----- RECORDS SUPPLIED -----

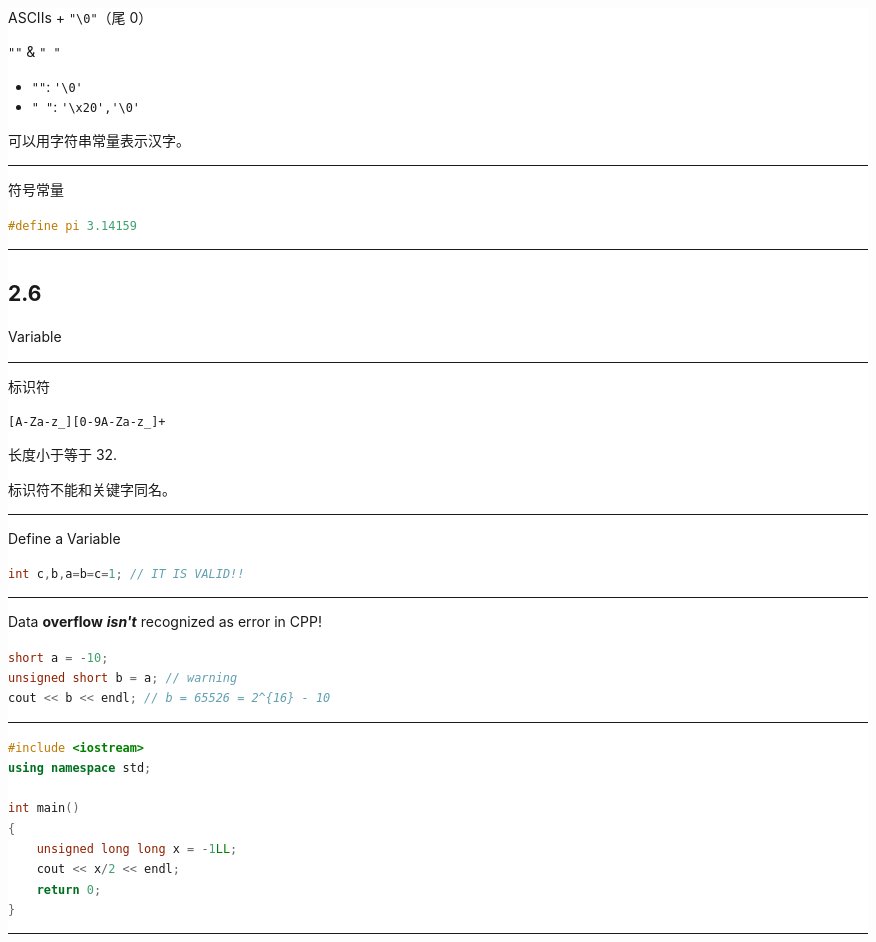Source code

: ASCIIs + ``"\0"``（尾 0）

``""`` & ``" "``

- ``""``: ``'\0'``
- ``" "``: ``'\x20','\0'``

可以用字符串常量表示汉字。

---

符号常量

```cpp
#define pi 3.14159
```

---

## 2.6

Variable

---

标识符

``[A-Za-z_][0-9A-Za-z_]+``

长度小于等于 32.

标识符不能和关键字同名。

---

Define a Variable

```cpp
int c,b,a=b=c=1; // IT IS VALID!!
```

---

Data **overflow** ***isn't*** recognized as error in CPP!

```cpp
short a = -10;
unsigned short b = a; // warning
cout << b << endl; // b = 65526 = 2^{16} - 10
```

---

```cpp
#include <iostream>
using namespace std;

int main()
{
    unsigned long long x = -1LL;
    cout << x/2 << endl;
    return 0;
}
```

---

-----

## TO DO
The answer is every line of the data, exactly as written, with the pictures dropped.

## WRITTEN RESPONSE
Source code

: ASCIIs + ``"\0"``（尾 0）

``""`` & ``" "``

- ``""``: ``'\0'``
- ``" "``: ``'\x20','\0'``

可以用字符串常量表示汉字。

---

符号常量

```cpp
#define pi 3.14159
```

---

## 2.6

Variable

---

标识符

``[A-Za-z_][0-9A-Za-z_]+``

长度小于等于 32.

标识符不能和关键字同名。

---

Define a Variable

```cpp
int c,b,a=b=c=1; // IT IS VALID!!
```

---

Data **overflow** ***isn't*** recognized as error in CPP!

```cpp
short a = -10;
unsigned short b = a; // warning
cout << b << endl; // b = 65526 = 2^{16} - 10
```

---

```cpp
#include <iostream>
using namespace std;

int main()
{
    unsigned long long x = -1LL;
    cout << x/2 << endl;
    return 0;
}
```

---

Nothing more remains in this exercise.